Should It wait till next year?

Obviously,we need to look at the expression mod $20$ .Since $20=5\cdot 4$ , we look at the expression modulo $4$ and $5$ and see that $x$ must be divisible by both $2$ and $5$ ,and hence by $10$ .This implies that $x=10y$ for some positive integer $y$ .Next,we substitute it in the original expression,take mod $20$ and prove that all numbers divisible by $10$ and smaller then $2016$ satisfy the given property.Since the numbers divisible by $10$ form an arithmetic progression,it is easy to find the sum.

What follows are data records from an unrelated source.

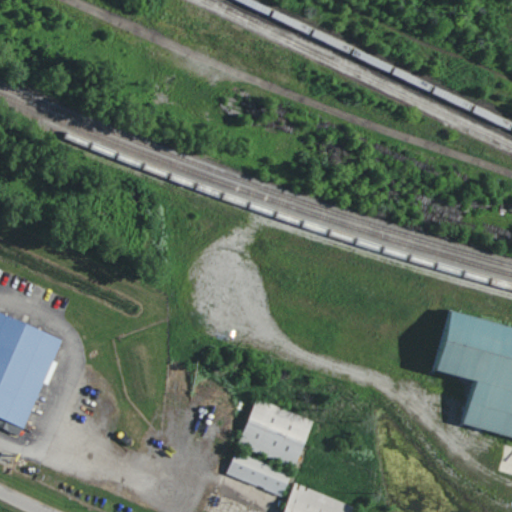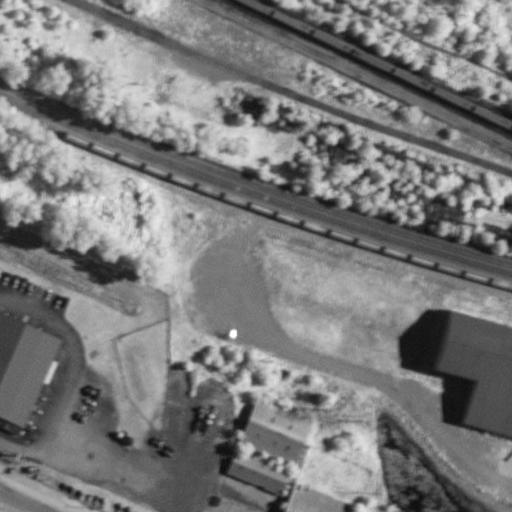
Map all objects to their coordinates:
railway: (377, 64)
road: (291, 88)
railway: (252, 186)
railway: (250, 296)
building: (481, 364)
building: (23, 367)
road: (76, 377)
building: (276, 432)
road: (155, 462)
building: (314, 501)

From the first look at the problem we can see that the best way to solve this problem is to use modular arithmetic,more specifically (mod20) and that'x' needs to be an integer because if 'x' is not an integer then the remainder will not be an integer.From the question we have that $x^{2015}-2015^{x}\equiv15(mod20).$ Checking a few cases we get that any power of 2015 will leave remainder either 15 or 5 when divided by 20.Now,let us do this case by case.Case 1: $2015^{x}\equiv15(mod20).$ Thus, $x^{2015}\equiv30\equiv10(mod20).$ But after a lot of hit and trial we get that there are no integer solutions to it.Does somebody have an easier way to do this part??Case 2: $2015^{x}\equiv5(mod20).$ Thus, $x^{2015}\equiv20\equiv0(mod20)$ This can happen when $a)x\equiv0(mod20)\ or\ b)x\equiv10(mod20).$ For a) we have numbers from $20*1-----20*100$ and for b) we have numbers from $20*0+10-----20*100+10.$ Now we can easily calculate the sums as all the numbers in both cases form A.Ps.